(Beginning of THE RECORDS)
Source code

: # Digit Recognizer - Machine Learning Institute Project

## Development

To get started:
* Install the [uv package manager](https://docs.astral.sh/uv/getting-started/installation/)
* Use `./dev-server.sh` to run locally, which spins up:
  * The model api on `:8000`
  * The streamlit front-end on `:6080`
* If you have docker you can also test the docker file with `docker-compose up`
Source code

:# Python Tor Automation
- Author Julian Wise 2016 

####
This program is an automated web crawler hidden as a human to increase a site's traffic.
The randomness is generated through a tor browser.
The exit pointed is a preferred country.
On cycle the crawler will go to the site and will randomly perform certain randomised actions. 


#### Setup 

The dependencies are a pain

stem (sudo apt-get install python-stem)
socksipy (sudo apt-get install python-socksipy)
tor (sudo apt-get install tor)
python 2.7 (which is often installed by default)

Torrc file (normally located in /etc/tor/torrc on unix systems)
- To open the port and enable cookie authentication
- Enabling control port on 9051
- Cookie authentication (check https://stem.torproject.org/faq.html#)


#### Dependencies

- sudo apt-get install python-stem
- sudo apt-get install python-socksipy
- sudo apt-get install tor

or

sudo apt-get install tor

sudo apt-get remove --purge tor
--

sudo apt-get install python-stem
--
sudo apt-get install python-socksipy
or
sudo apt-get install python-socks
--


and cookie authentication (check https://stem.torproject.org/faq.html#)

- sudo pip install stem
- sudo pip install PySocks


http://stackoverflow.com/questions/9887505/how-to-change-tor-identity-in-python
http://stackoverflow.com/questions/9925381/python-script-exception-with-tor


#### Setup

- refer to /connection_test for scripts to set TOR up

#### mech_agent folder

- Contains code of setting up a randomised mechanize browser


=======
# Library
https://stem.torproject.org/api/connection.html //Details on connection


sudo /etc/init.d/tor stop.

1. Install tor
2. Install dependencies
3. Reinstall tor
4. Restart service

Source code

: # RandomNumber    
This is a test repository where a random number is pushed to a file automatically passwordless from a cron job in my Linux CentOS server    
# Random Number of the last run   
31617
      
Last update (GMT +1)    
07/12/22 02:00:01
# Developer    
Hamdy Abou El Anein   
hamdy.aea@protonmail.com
(End of THE RECORDS)
(WORK REQUEST) Take the part of the listing that opens at its first line and closes with the line containing "#### Dependencies". Write that part out again, substituting "sudo apt install" for each "sudo apt-get install" and leaving everything else unchanged.

(RESPONSE FOR THIS EXERCISE)
Source code

: # Digit Recognizer - Machine Learning Institute Project

## Development

To get started:
* Install the [uv package manager](https://docs.astral.sh/uv/getting-started/installation/)
* Use `./dev-server.sh` to run locally, which spins up:
  * The model api on `:8000`
  * The streamlit front-end on `:6080`
* If you have docker you can also test the docker file with `docker-compose up`
Source code

:# Python Tor Automation
- Author Julian Wise 2016 

####
This program is an automated web crawler hidden as a human to increase a site's traffic.
The randomness is generated through a tor browser.
The exit pointed is a preferred country.
On cycle the crawler will go to the site and will randomly perform certain randomised actions. 


#### Setup 

The dependencies are a pain

stem (sudo apt install python-stem)
socksipy (sudo apt install python-socksipy)
tor (sudo apt install tor)
python 2.7 (which is often installed by default)

Torrc file (normally located in /etc/tor/torrc on unix systems)
- To open the port and enable cookie authentication
- Enabling control port on 9051
- Cookie authentication (check https://stem.torproject.org/faq.html#)


#### Dependencies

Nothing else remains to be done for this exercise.